• Work instruction: Below, find the line that contains "By how many degrees would" and the line that contains "Answer: approximately 270°". Copy every entry between them word for word, starting at the first of those lines and ending at the second, with both lines included.

• Supplied material:
'''

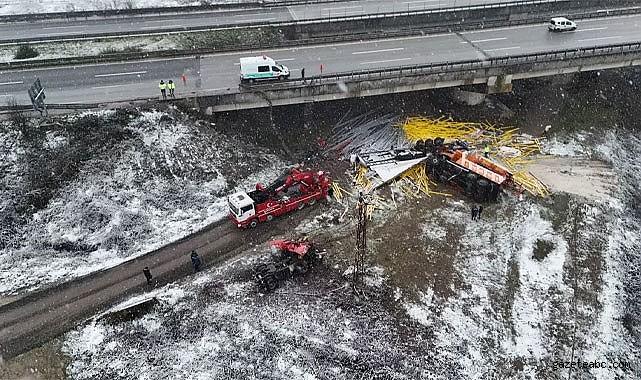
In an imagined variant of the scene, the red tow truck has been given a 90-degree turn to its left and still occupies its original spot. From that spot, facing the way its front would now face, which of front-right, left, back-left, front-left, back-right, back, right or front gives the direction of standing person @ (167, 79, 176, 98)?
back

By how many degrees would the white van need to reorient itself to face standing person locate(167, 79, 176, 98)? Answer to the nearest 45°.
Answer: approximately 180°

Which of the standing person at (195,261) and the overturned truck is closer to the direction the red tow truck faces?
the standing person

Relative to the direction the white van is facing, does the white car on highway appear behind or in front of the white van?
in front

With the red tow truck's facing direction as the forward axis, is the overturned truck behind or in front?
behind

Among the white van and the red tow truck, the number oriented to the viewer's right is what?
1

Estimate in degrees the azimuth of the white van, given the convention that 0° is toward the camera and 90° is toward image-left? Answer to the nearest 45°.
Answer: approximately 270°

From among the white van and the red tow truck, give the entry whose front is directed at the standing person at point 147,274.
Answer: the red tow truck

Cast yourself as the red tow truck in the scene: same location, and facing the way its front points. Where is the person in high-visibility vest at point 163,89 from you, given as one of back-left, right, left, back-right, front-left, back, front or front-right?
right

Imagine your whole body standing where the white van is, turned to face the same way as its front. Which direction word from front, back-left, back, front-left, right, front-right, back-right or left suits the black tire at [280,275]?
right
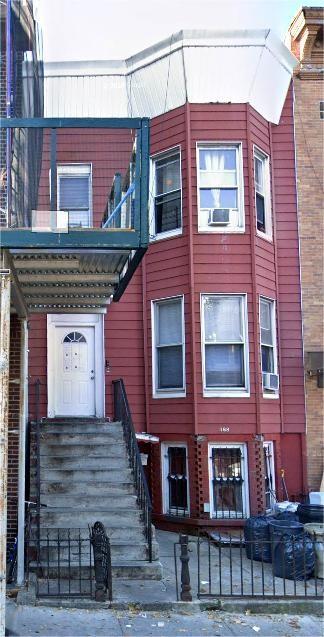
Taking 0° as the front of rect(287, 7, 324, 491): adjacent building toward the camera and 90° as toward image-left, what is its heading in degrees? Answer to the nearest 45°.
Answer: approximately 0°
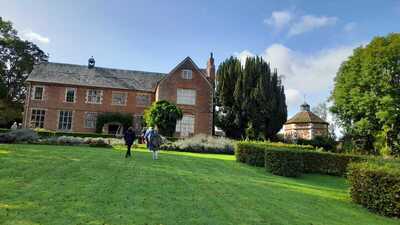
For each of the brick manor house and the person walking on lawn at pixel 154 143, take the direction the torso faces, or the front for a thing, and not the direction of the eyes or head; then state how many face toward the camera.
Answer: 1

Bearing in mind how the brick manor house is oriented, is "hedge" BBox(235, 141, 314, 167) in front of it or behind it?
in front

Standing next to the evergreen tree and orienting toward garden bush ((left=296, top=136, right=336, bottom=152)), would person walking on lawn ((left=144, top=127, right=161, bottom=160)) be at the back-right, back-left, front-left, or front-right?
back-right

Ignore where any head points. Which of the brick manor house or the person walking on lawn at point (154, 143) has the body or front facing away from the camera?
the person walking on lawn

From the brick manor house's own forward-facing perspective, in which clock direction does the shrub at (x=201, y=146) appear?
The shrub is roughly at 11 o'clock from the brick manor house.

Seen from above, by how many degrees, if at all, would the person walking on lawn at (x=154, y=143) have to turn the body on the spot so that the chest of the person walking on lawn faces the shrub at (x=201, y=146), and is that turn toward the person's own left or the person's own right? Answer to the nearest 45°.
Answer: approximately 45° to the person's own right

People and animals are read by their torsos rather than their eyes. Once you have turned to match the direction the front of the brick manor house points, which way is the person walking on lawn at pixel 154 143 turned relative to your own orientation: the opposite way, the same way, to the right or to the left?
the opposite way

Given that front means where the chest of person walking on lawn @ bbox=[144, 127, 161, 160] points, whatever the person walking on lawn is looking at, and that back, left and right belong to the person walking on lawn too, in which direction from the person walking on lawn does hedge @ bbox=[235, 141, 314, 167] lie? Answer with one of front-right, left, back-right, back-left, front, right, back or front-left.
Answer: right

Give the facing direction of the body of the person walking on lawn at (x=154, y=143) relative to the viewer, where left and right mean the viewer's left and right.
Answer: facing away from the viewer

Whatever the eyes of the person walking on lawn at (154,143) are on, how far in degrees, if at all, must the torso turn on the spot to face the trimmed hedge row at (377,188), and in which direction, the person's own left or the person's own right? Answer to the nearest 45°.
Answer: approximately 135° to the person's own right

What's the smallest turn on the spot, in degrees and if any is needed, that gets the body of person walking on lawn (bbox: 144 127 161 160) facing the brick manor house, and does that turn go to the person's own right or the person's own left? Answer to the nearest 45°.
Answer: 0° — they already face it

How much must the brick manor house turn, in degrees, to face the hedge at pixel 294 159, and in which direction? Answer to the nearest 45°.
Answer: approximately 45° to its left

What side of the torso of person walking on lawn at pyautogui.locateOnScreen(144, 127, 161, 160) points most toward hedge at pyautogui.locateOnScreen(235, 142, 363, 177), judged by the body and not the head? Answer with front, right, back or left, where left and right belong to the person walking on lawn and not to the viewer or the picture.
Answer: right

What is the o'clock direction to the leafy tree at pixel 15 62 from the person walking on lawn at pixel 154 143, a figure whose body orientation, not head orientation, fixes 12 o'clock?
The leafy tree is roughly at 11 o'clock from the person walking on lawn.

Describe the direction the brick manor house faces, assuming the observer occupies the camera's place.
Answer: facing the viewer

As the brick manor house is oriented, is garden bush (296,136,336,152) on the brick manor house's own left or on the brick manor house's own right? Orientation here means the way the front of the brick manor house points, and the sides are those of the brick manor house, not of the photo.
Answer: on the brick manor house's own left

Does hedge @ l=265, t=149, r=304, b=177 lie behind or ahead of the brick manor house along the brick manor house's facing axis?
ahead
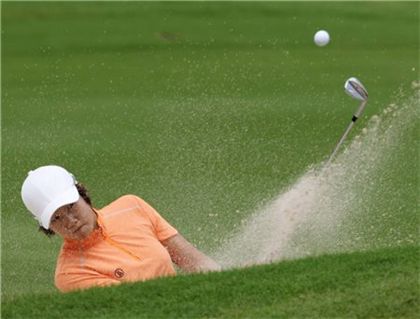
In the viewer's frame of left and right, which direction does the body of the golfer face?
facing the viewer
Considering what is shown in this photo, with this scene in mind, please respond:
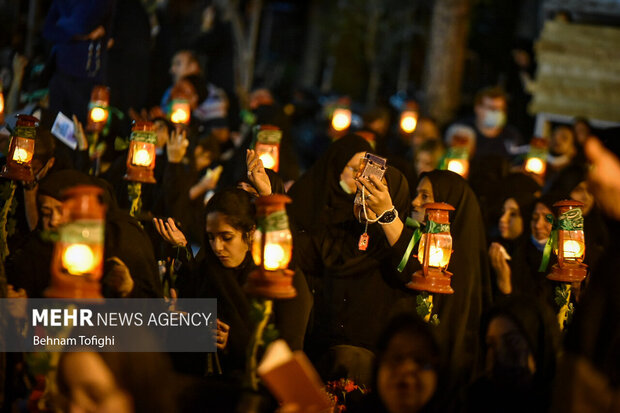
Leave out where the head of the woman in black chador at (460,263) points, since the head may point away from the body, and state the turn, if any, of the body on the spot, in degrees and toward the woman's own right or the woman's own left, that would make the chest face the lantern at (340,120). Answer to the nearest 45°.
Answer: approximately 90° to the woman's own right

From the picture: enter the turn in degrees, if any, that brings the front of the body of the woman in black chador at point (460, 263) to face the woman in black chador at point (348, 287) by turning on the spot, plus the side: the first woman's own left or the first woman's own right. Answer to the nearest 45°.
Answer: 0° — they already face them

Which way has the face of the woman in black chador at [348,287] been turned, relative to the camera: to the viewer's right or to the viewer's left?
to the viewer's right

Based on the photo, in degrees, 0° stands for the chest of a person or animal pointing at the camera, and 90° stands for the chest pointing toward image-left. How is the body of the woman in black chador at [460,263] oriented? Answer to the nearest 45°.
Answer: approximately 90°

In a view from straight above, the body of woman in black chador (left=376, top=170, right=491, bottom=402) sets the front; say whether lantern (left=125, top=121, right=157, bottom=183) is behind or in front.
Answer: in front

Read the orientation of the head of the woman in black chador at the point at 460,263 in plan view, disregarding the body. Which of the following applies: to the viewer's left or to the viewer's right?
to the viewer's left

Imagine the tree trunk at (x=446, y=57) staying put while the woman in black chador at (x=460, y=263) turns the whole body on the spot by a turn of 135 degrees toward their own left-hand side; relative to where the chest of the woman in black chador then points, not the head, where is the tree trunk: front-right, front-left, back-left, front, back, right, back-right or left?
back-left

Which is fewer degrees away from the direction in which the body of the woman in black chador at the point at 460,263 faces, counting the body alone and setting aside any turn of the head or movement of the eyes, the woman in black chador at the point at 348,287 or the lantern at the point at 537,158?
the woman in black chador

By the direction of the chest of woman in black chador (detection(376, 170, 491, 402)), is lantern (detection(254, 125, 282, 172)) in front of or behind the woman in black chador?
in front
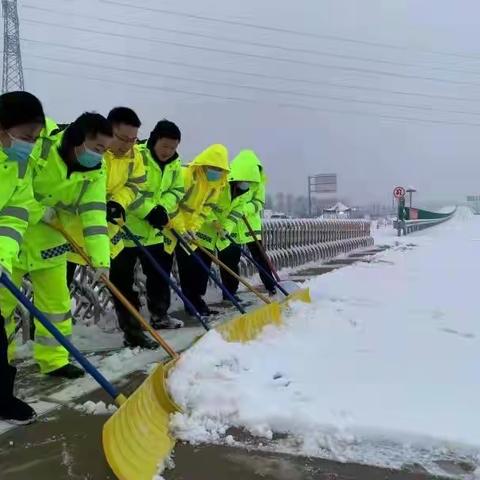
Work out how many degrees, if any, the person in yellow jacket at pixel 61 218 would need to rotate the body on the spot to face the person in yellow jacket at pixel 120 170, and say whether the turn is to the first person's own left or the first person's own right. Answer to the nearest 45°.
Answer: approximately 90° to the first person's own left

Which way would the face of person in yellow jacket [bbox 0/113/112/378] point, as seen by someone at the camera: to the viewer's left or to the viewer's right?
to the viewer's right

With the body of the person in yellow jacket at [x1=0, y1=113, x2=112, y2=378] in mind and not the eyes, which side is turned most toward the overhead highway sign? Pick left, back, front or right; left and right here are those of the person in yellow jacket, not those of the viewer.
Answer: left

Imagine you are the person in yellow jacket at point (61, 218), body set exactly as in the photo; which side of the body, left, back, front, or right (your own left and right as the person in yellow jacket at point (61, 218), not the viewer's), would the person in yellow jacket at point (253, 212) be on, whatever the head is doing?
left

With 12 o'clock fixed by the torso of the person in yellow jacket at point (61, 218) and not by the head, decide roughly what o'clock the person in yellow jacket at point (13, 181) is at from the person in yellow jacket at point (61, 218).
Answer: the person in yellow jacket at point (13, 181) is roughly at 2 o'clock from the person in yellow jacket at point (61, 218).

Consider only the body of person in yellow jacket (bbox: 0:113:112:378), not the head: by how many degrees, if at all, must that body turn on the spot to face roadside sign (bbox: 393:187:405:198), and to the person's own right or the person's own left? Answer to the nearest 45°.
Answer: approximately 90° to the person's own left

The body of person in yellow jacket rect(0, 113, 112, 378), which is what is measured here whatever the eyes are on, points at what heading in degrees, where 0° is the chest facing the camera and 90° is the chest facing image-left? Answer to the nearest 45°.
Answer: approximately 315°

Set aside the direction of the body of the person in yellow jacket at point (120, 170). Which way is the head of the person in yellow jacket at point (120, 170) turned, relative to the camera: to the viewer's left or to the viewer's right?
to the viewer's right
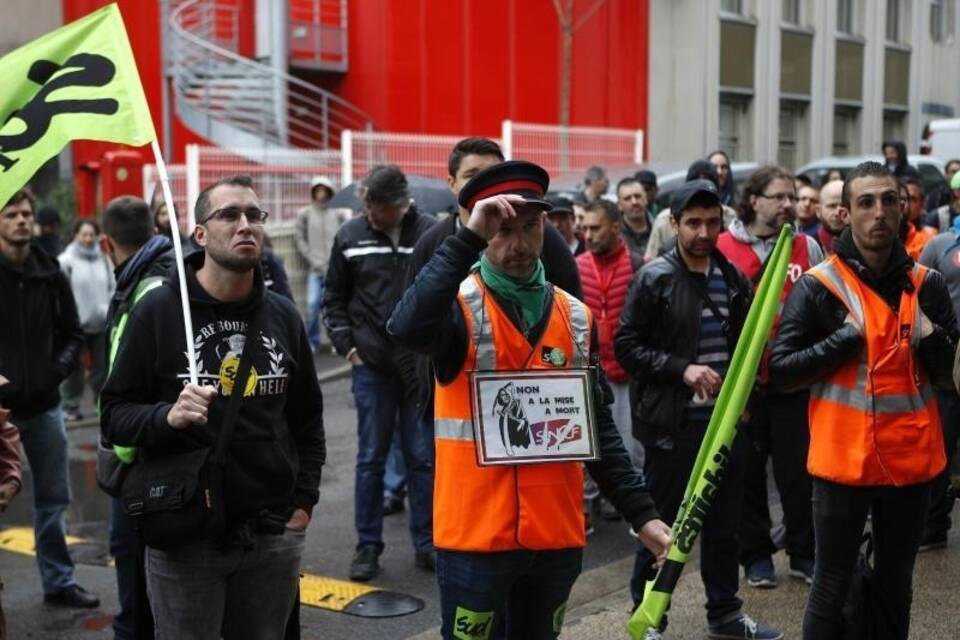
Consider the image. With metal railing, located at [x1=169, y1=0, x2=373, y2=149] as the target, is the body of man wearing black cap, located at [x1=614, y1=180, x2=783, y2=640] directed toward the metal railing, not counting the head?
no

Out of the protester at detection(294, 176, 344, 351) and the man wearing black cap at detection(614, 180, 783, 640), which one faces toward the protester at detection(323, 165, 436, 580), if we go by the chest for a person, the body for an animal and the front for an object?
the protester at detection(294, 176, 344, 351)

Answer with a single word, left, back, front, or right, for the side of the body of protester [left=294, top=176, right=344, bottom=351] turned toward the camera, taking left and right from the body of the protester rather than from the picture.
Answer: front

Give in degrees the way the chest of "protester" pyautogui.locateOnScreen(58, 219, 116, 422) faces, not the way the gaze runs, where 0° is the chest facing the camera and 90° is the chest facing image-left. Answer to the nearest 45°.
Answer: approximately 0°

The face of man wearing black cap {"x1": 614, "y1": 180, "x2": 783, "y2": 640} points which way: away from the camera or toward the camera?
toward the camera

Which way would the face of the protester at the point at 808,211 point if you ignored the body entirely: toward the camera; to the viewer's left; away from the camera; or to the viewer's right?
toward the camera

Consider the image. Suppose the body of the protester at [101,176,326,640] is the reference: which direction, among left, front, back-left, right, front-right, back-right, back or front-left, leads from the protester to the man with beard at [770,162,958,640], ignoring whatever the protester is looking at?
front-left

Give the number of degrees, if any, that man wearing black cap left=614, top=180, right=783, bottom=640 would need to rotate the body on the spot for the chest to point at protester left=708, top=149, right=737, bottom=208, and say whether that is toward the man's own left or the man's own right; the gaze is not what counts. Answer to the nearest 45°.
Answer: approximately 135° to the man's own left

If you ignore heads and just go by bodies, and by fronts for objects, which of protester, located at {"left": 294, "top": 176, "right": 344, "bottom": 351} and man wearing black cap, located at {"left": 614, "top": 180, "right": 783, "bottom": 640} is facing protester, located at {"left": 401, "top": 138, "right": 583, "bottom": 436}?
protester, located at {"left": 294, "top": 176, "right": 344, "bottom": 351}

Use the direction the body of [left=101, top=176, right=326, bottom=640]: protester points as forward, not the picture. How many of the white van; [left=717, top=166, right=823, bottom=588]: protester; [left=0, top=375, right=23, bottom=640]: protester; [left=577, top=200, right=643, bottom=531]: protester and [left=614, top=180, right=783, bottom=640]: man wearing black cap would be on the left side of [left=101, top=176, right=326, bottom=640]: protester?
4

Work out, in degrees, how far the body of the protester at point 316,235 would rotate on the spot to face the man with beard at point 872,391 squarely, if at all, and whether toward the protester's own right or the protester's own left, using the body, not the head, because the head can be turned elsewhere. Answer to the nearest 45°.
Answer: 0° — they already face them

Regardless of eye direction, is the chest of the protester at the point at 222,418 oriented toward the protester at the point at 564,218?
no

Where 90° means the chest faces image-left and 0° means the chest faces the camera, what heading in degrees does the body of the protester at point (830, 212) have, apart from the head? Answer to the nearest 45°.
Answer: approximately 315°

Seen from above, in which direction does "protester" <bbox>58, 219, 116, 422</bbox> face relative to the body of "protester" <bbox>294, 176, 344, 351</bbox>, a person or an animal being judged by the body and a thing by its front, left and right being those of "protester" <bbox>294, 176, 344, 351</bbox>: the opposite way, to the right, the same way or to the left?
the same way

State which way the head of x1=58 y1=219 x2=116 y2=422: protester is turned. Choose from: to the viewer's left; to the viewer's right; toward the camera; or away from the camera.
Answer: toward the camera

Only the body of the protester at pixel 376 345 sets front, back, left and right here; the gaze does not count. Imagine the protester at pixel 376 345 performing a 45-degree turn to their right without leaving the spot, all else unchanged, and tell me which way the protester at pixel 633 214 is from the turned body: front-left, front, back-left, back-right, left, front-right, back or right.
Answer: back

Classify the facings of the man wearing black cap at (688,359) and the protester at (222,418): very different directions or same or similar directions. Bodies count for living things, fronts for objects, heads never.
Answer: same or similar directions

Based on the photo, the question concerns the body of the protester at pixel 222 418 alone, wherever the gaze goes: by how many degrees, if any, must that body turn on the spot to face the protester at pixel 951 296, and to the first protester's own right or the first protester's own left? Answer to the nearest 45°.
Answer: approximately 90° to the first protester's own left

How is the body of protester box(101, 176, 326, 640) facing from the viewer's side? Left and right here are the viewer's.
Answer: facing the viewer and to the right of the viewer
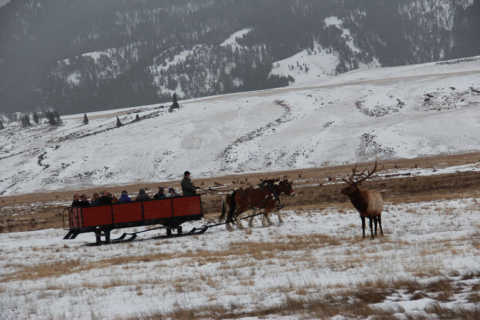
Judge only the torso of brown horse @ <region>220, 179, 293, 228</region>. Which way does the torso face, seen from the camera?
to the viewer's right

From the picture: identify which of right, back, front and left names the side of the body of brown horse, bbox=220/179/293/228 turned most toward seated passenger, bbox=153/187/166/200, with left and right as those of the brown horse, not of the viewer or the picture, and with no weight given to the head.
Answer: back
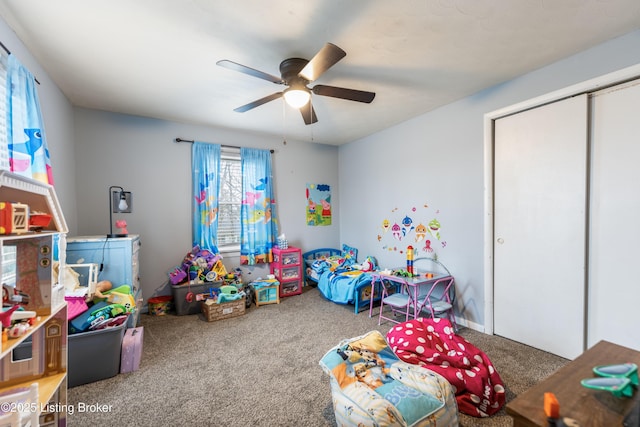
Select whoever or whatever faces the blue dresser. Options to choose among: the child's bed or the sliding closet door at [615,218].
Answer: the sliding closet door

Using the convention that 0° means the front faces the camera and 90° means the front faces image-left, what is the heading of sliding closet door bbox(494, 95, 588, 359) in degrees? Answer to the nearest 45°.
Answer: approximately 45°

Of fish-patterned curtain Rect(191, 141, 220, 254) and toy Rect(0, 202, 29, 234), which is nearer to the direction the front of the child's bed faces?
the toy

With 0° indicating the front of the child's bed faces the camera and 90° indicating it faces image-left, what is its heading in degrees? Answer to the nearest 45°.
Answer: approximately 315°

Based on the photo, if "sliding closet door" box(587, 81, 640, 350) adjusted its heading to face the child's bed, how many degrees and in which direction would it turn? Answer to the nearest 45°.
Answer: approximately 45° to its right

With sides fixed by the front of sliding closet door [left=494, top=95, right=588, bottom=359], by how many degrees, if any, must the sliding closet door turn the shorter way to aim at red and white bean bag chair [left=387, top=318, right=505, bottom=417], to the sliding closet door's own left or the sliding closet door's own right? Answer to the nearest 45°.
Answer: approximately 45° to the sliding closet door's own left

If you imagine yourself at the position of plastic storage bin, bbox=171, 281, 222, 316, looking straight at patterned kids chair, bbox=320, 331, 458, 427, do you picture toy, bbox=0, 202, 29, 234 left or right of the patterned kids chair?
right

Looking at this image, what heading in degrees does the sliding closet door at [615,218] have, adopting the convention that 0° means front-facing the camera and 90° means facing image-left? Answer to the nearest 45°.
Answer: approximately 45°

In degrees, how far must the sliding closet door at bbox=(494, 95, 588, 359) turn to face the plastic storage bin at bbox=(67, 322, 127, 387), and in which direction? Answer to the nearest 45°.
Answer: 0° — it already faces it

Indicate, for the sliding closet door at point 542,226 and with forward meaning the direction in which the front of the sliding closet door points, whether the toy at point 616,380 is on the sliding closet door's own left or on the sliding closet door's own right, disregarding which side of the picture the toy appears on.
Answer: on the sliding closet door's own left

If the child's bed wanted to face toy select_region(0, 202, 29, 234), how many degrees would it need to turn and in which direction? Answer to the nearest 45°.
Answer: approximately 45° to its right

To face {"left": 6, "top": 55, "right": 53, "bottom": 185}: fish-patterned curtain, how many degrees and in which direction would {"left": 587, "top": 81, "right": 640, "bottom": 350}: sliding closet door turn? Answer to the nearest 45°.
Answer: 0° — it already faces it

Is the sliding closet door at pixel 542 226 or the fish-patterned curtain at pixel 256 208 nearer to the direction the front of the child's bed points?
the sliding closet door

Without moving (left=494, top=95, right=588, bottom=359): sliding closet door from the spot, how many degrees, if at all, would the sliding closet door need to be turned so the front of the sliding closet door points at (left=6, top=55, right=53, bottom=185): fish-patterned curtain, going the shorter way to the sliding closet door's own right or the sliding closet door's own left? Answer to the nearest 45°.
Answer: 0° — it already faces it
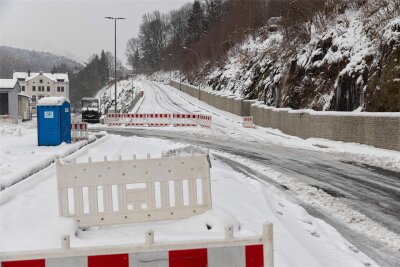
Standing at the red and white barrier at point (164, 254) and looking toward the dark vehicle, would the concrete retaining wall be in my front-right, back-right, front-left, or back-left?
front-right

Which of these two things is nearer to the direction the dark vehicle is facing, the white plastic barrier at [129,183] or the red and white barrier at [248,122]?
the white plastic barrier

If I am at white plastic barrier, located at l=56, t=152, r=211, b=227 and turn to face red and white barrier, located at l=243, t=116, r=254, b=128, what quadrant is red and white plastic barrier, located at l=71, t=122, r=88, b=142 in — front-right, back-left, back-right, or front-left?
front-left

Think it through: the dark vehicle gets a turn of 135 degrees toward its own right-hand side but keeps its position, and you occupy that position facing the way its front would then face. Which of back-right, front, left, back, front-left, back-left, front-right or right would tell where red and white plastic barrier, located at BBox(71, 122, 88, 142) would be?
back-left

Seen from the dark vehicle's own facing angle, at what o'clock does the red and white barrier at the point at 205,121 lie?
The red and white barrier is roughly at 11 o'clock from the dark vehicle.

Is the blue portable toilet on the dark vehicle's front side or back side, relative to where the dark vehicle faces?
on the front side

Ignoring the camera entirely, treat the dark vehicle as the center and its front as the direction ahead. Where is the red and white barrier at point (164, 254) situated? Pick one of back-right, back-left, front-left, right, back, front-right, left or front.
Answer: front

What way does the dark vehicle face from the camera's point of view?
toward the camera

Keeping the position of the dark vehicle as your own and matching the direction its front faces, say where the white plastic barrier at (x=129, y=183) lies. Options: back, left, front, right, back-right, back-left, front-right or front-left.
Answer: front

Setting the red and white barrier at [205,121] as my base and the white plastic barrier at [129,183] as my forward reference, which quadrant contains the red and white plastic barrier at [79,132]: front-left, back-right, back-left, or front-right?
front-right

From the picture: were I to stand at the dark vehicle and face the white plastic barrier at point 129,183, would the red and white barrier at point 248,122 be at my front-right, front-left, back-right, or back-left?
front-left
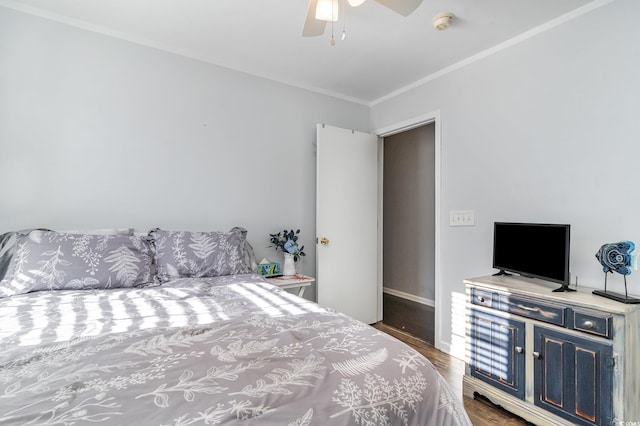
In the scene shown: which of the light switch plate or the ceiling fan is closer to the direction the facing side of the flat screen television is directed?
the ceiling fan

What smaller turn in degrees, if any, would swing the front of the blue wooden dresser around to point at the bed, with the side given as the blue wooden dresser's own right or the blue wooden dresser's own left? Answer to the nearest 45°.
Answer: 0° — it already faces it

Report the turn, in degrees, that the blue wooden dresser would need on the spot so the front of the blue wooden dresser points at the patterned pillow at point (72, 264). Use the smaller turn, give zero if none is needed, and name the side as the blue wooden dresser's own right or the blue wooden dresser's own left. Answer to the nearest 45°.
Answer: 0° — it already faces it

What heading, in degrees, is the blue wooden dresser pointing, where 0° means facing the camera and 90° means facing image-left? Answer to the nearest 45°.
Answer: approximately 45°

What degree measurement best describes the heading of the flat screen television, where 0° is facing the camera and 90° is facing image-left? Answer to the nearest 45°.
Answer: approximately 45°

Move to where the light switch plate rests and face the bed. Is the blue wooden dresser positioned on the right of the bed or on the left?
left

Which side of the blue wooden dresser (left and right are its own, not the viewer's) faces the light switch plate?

'''

• Response area:
By how many degrees would the white van need to reorient itself to face standing person locate(167, 79, 176, 98)? Answer to the nearest 45°.
Answer: approximately 180°

Which of the standing person at (195,261) and the overturned truck is closer to the direction the red tow truck faces?
the standing person

Relative to the direction the white van is facing, does the white car on highway appear behind or in front of the white van?
in front

With the red tow truck's facing direction as the forward axis, is the overturned truck behind or in front?
behind

Among the white van and the red tow truck, the number oriented to the viewer's right is what?
1

Estimate in degrees the azimuth of the white van, given the convention that 0° is toward the camera and 90° is toward image-left? Answer to the nearest 45°.
Answer: approximately 270°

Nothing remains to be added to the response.